Oliver Lee’s Hownow Dairy, a two-year-old ‘cow-to-cup’ organic milk delivery business in South Devon, has exploded in size since the crisis began.
“We doubled the business in a fortnight, and it’s still growing,” says Oliver, 27. “At the beginning of March we were a growing little business, working hard on gradually increasing awareness and adding 10 new customers a week. Covid-19 came along and, because we went into lockdown, people wanted home deliveries and we had the network.
“The first week we did 25 new deliveries on top of the 275 we already had. The week after we added 200. Now we’re at 700.”
Oliver admits that he had “a brief panic”.
“But I had a five-minute breather, and got on with it — more cows, more grazing, more delivery drivers.”
Oliver rents his cows — pedigree Ayrshires — from the man he calls his mentor, Russell Ashford, for whom he worked for four years.
“I rang him and said I needed 10 more cows tomorrow,” laughs Oliver, who has 40 acres at Ladywell Farm in South Hams, enough for 40 cows, and he quickly rented another 56 acres from a neighbour.
“We’ve gone from being just shy of breaking even to being very much profitable in six weeks,” says Oliver proudly. “Hopefully, by the end of May, we will owe nothing which, if you think that we only really started last January, is quite something. We’ve been lucky — we got our break early on, but if this had happened last year, we’d have struggled as we didn’t have the infrastructure, the knowhow or the confidence.”

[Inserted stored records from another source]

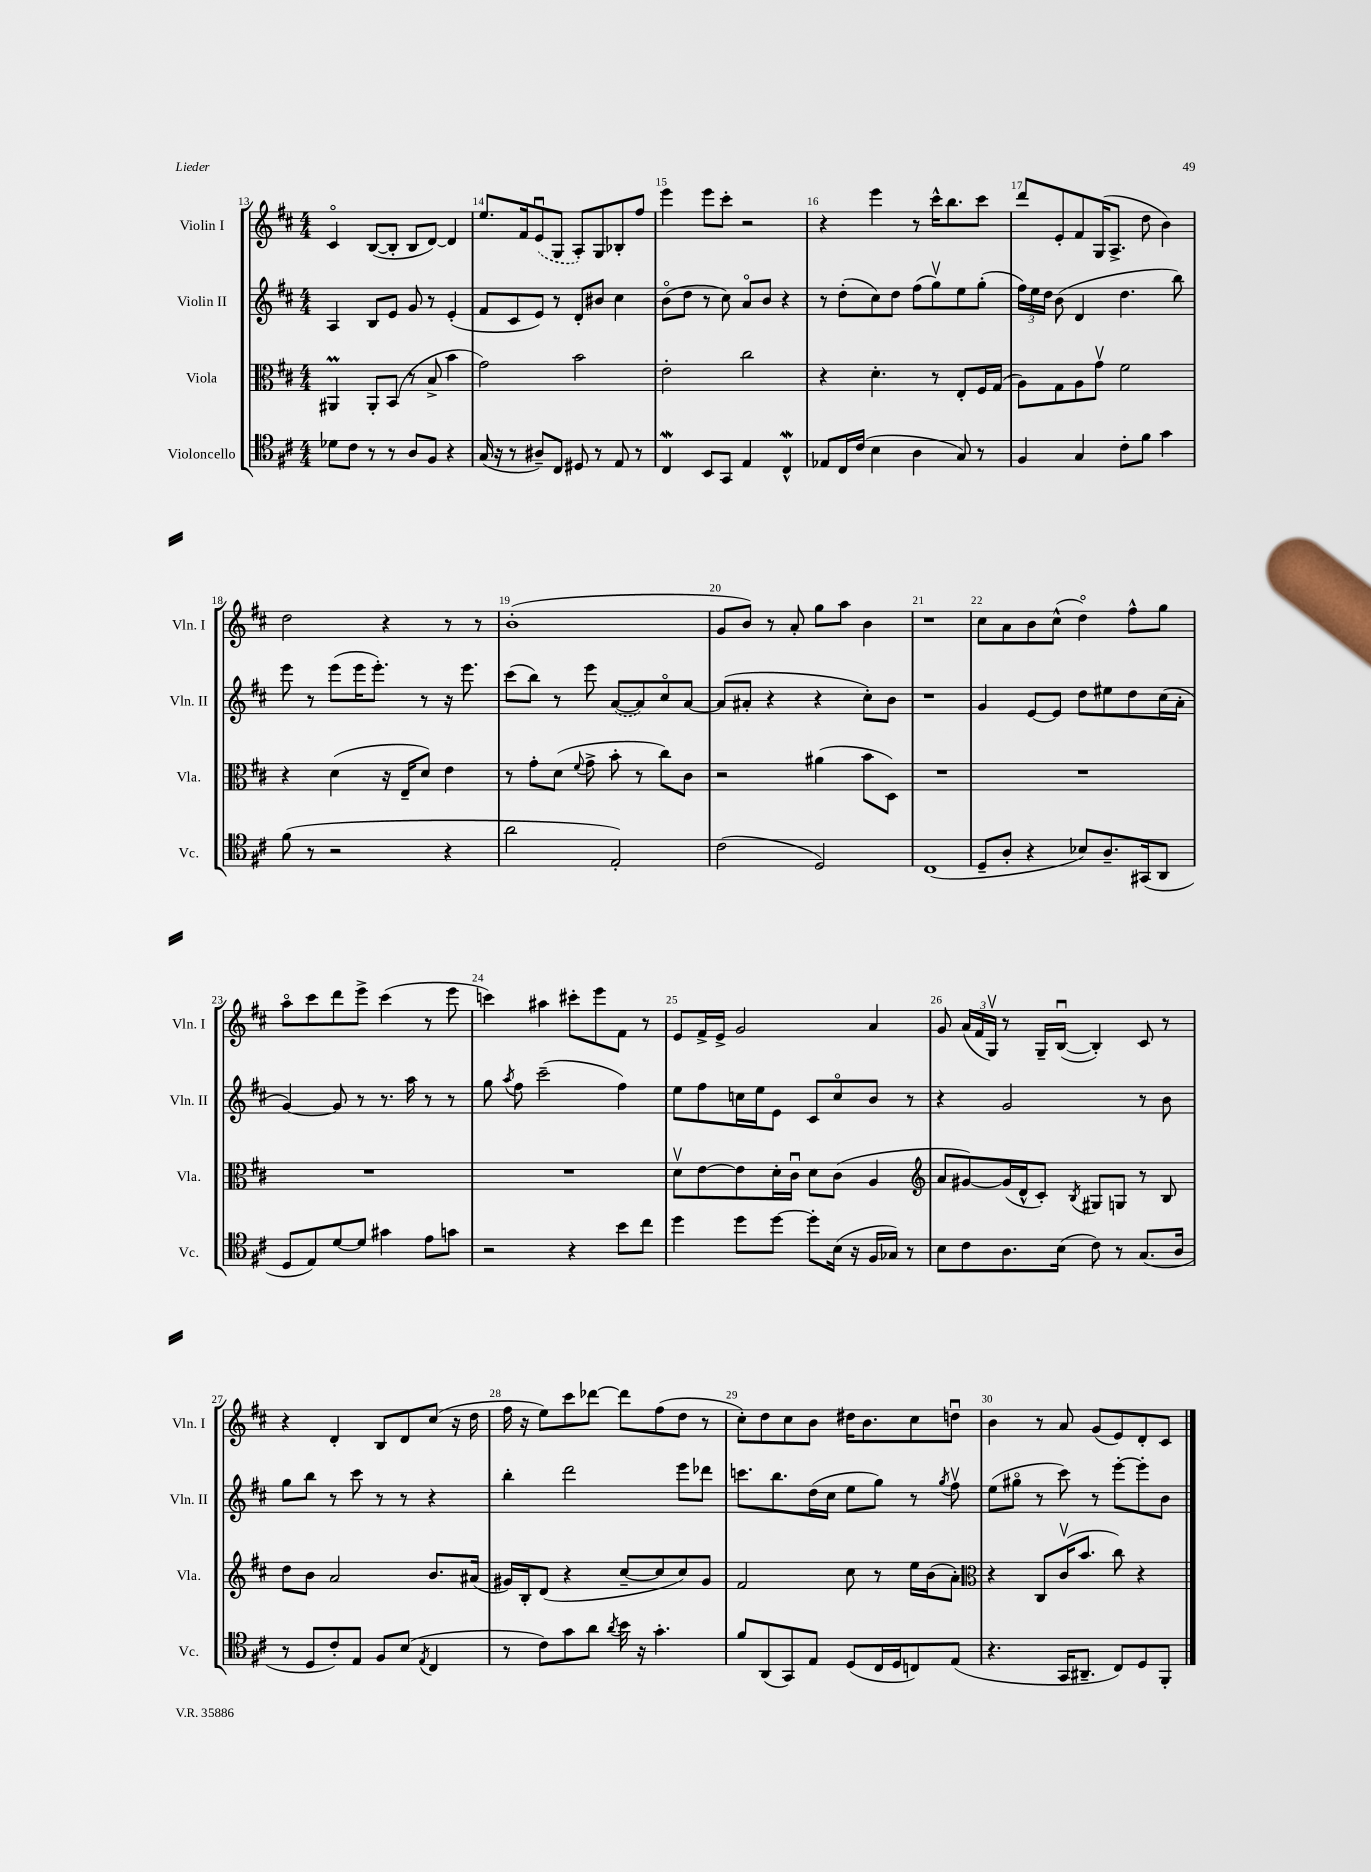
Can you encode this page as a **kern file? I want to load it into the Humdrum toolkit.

**kern	**kern	**kern	**kern
*staff4	*staff3	*staff2	*staff1
*clefC4	*clefC3	*clefG2	*clefG2
*k[f#c#]	*k[f#c#]	*k[f#c#]	*k[f#c#]
*M4/4	*M4/4	*M4/4	*M4/4
8d-\L	4AA#/	4A/	4c#o/
8c#\J	.	.	.
8r	8AA#'/L	8B/L	([8B/L
8r	(8BB/J	8e/J	8B'/]J
8A/L	8r	8g/	8B/L
8F#/J	8B^/	8r	[8d/J)
4r	4b\	(4e'/	4d/]
=	=	=	=
(16G/	2g\)	8f#/L	8.ee/L
16r	.	.	.
8r	.	8c#/	.
.	.	.	16f#/k
8A#~/L)	.	8e/J)	(8eu/
8C#/J	.	8r	8G/J
8D#/	2b\	8d'/L	8A'/L)
8r	.	8b#/J	8G/
8E/	.	4cc#\	8B-'/
8r	.	.	8ff#/J
=	=	=	=
4C#/	2e'\	(8bo\L	4eee\
.	.	8dd\J	.
8BB/L	.	8r	8eee\L
8GG/J	.	8cc#\)	8ccc#'\J
4E/	2cc#\	8ao/L	2r
.	.	8b/J	.
4C#^^/	.	4r	.
=	=	=	=
8E-/L	4r	8r	4r
16C#/L	.	(8dd'\L	.
(16c#/JJ	.	.	.
4B\	4.d'\	8cc#\)	4eee\
.	.	8dd\J	.
4A\	.	(8ff#\L	8r
.	8r	8ggv\)	16ccc#^^\LK
.	.	.	8.bb\
8G/)	8E'/L	8ee\	.
8r	16F#/L	(8gg'\J	8ccc#\J
.	(16G/JJ	.	.
=	=	=	=
4F#/	8A\L)	24ff#\LL)	8ddd/L
.	.	24ee\	.
.	.	24dd\JJ	.
.	8G\	(8b\	8e'/
4G/	8A\	4d/	8f#/
.	8gv\J	.	(16G/K
.	.	.	8.A^/J
8c#'\L	2f#\	4.dd\	.
8f#\J	.	.	8dd\
4g\	.	.	4b\)
.	.	8bb\)	.
=	=	=	=
(8f#\	4r	8eee\	2dd\
8r	.	8r	.
2r	(4d\	(8eee\L	.
.	.	16eee\K	.
.	.	8.eee'\J)	.
.	16r	.	4r
.	16E~/LK	.	.
.	8d/J)	8r	.
4r	4e\	16r	8r
.	.	8.eee\	.
.	.	.	8r
=	=	=	=
2a\	8r	(8ccc#\L	(1b'
.	8g'\L	8bb\J)	.
.	(8d\J	8r	.
.	8qqf#/	.	.
.	8g^\	8eee\	.
2E'/)	8b'\	([8a/L	.
.	8r	8a/])	.
.	8cc#\L)	8cc#o/	.
.	8c#\J	[8a/J	.
=	=	=	=
(2c#\	2r	(8a/]L	8g/L
.	.	8a#'/J	8b/J)
.	.	4r	8r
.	.	.	8a'/
2D/)	(4a#\	4r	8gg\L
.	.	.	8aa\J
.	8b\L	8cc#'\L)	4b\
.	8D\J)	8b\J	.
=	=	=	=
(1C#	1r	1r	1r
=	=	=	=
8D~/L	1r	4g/	8cc#\L
8A'/J	.	.	8a\
4r	.	[8e/L	8b\
.	.	8e/]J	(8cc#^^\J
8B-/L)	.	8dd\L	4ddo\)
8.A~/	.	8ee#\	.
.	.	8dd\	8ff#^^\L
(16GG#/k	.	.	.
8AA/J	.	(16cc#\L	8gg\J
.	.	16a'\JJ	.
=	=	=	=
8D/L	1r	[4g/)	8aao\L
8E/)	.	.	8ccc#\
[8d/	.	8g/]	8ddd\
8d/]J	.	8r	8eee^\J
4g#\	.	8.r	(4ccc#\
.	.	16aa\	.
8e\L	.	8r	8r
8g\J	.	8r	8eee\
=	=	=	=
2r	1r	8gg\	4ccc\)
.	.	8qaa/	.
.	.	8ff#\	.
.	.	(2ccc#~\	4aa#\
4r	.	.	8ccc#'\L
.	.	.	8eee\
8b\L	.	4ff#\)	8f#\J
8cc#\J	.	.	8r
=	=	=	=
4dd\	8dv\L	8ee\L	8e/L
.	[8e\	8ff#\	16f#^/L
.	.	.	16e^/JJ
8dd\L	8e\]	16cc\L	2g/
.	.	16ee\J	.
[8dd\J	16d'\L	8e\J	.
.	16c#u\JJ	.	.
8dd'\]L	8d\L	8c#/L	.
(16B\Jk	(8c#\J	8cco/	.
16r	.	.	.
16F#/LL	4A/	8b/J	4a/
16G-/JJ)	.	.	.
8r	.	8r	.
=	=	=	=
*	*clefG2	*	*
8B\L	8a/L	4r	8g/
8c#\	[8g#/)	.	(24a/LL
.	.	.	24f#/
.	.	.	24Gv/JJ)
8.A\	(16g#/]L	2g/	8r
.	16d^^/J	.	.
.	8c#'/J)	.	16G~/LL
(16B\Jk	.	.	([16Bu/JJ
.	8qB/	.	.
8c#\)	8G#/L	.	4B'/])
8r	8G/J	.	.
(8.G/L	8r	8r	8c#/
.	8B/	8b\	8r
16A/Jk	.	.	.
=	=	=	=
8r	8dd\L	8gg\L	4r
8D/L	8b\J	8bb\J	.
8c#'/)	2a/	8r	4d'/
8E/J	.	8ccc#\	.
8F#/L	.	8r	8B/L
(8B/J	.	8r	8d/
8qE/	.	.	.
4C#/	8.b/L	4r	(8cc#/J
.	.	.	16r
.	(16a#/Jk	.	16dd\
=	=	=	=
8r	16g#/LL)	4bb'\	16ff#\
.	16B'/J	.	16r
8c#\L)	(8d/J	.	8ee\L)
8g\	4r	2ddd\	8ccc#\
8a\J	.	.	[8ddd-\J
8qa/	.	.	.
16b\	[8cc#~/L	.	8ddd-\]L
16r	.	.	.
4.g'\	8cc#/]	.	(8ff#\
.	8cc#/)	8eee\L	8dd\J
.	8g#/J	8ddd-\J	8r
=	=	=	=
8f#/L	2f#/	8.ccc\L	8cc#'\L)
(8AA/	.	.	8dd\
.	.	8.bb\	.
8GG/)	.	.	8cc#\
8E/J	.	(16dd\L	8b\J
.	.	16cc#\JJ	.
(8D/L	8cc#\	8ee\L	16dd#\LK
.	.	.	8.b\
16C#/L	8r	8gg\J)	.
16D/J	.	.	.
8C/)	16ee\LL	8r	8cc#\
.	(16b\J	.	.
.	.	8qgg/	.
(8E/J	8a'\J)	8ff#v\	8ddu\J
=	=	=	=
*	*clefC3	*	*
4.r	4r	(8ee\L	4b\
.	.	8gg#o\J	.
.	8C#/L	8r	8r
16GG/LK	(16c#v/K	8ccc#\)	8a/
8.AA#~/J	8.b/J	.	.
.	.	8r	(8g/L
8C#/L)	8cc#\)	[8eee'\L	8e/)
8D/	4r	8eee'\]	8d'/
8FF#'/J	.	8b\J	8c#/J
==	==	==	==
*-	*-	*-	*-
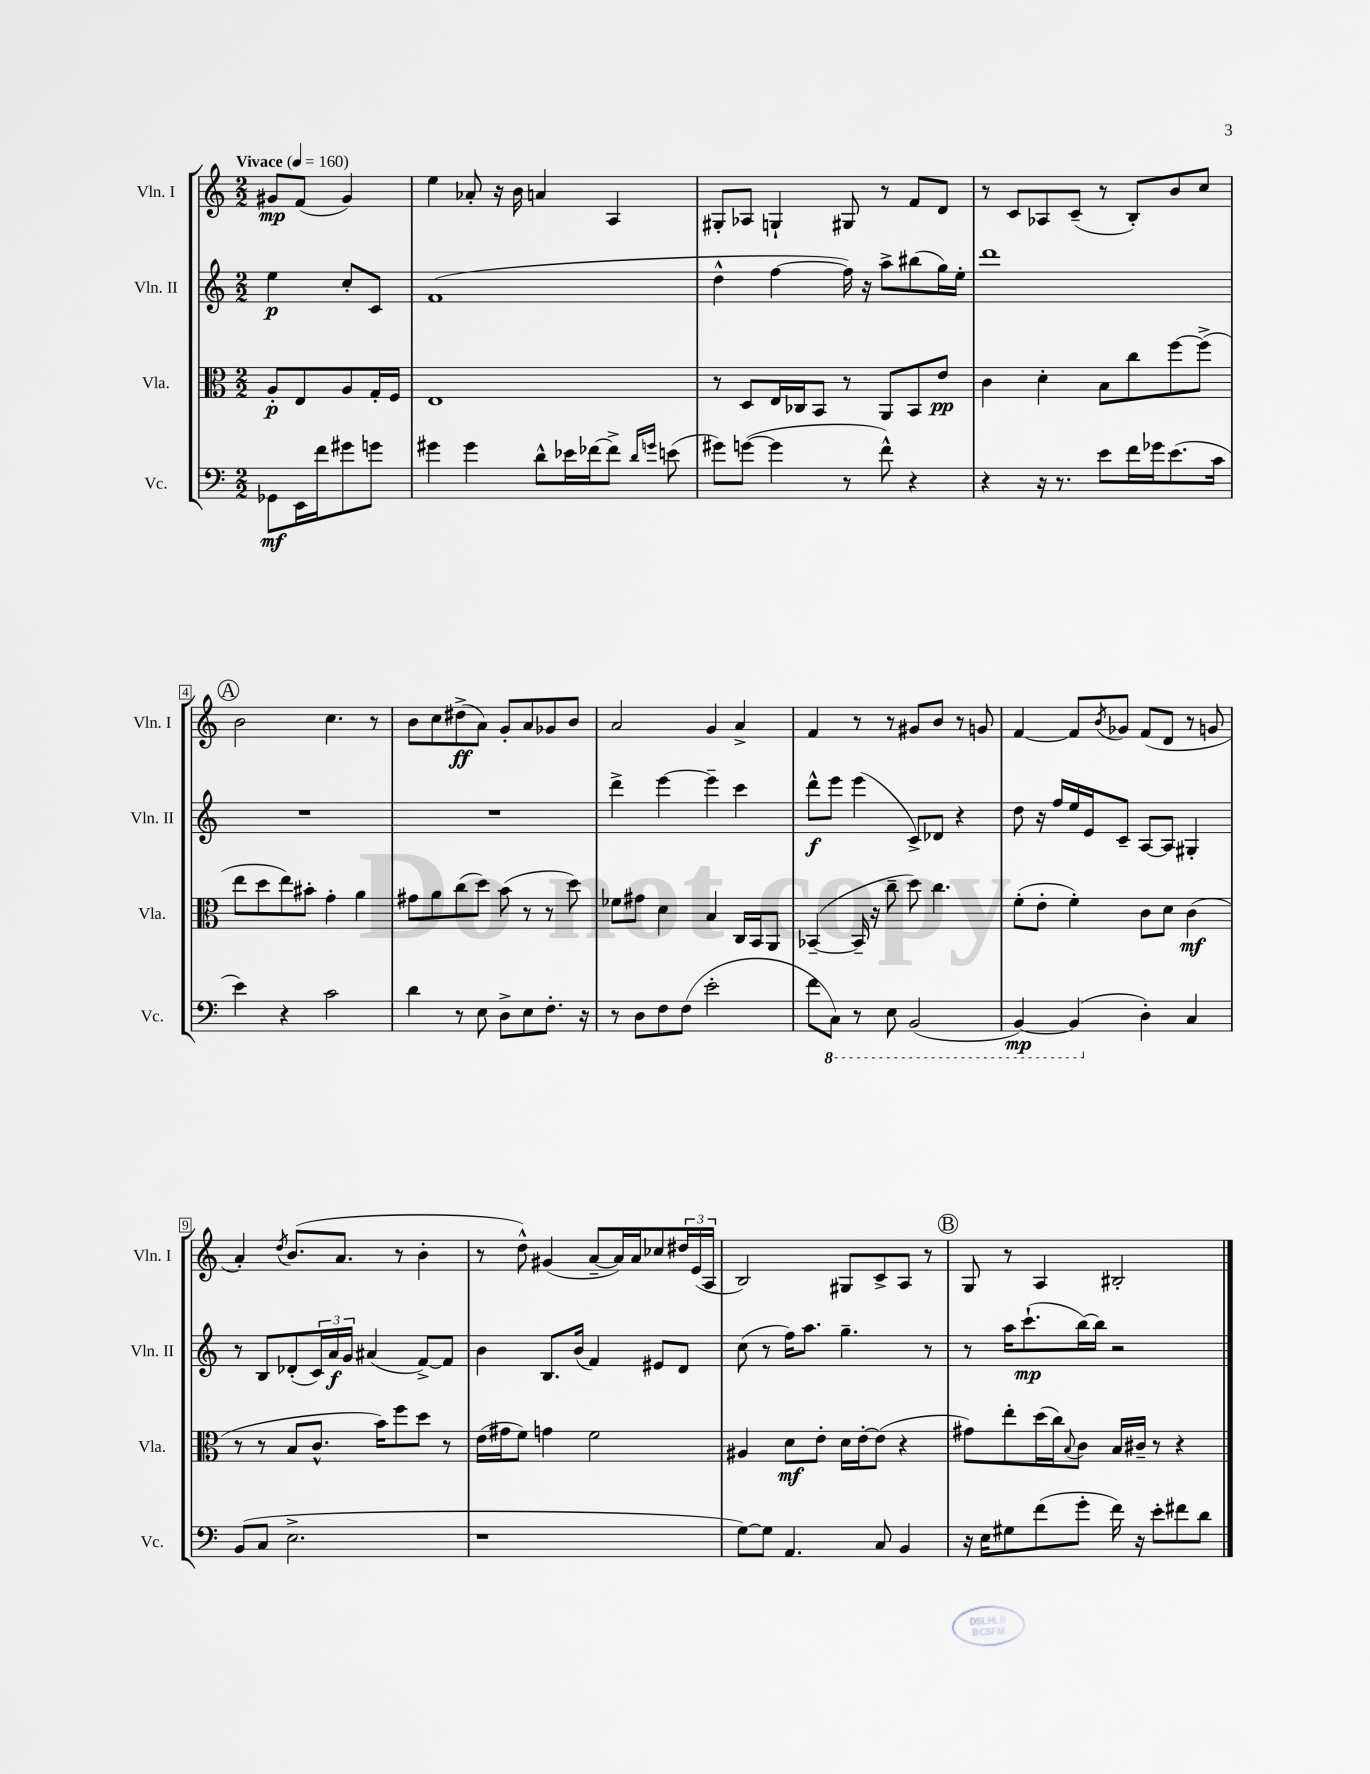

As well as the “gorgeous” milk and clotted cream he supplies, Oliver has expanded Hownow Dairy’s delivery offerings to include a number of other local fresh food products, such as artisan bread, apple and orange juice, coffee, and eggs.
“We’ve had a fantastic reaction. People say: ‘We’re converted, we’ll stay with you forever.’ I think it would be naïve to expect them all to stay — we’re planning for a 50% drop off in new customers — but I don’t think we’ll lose them all, and even if we drop down to 500 customers a week, we’re still profitable at that,” he says.
To have achieved such success with a very new business when so young sounds like something of a fairy tale, but, like all good stories, there have been some serious bumps along the path.
Although Ladywell has been in the family for more than 50 years, and Oliver’s maternal grandfather, Ted Mitchell, was a dairy farmer here, Oliver, who has two brothers, was born in Scunthorpe. His father is a farmer — but of fish — and they moved around quite a lot, including 18 months spent in Nova Scotia, Canada.
“But we always came to Devon on holiday,” says Oliver. “I have a very fond memory of me and granddad, me following him around the farm.”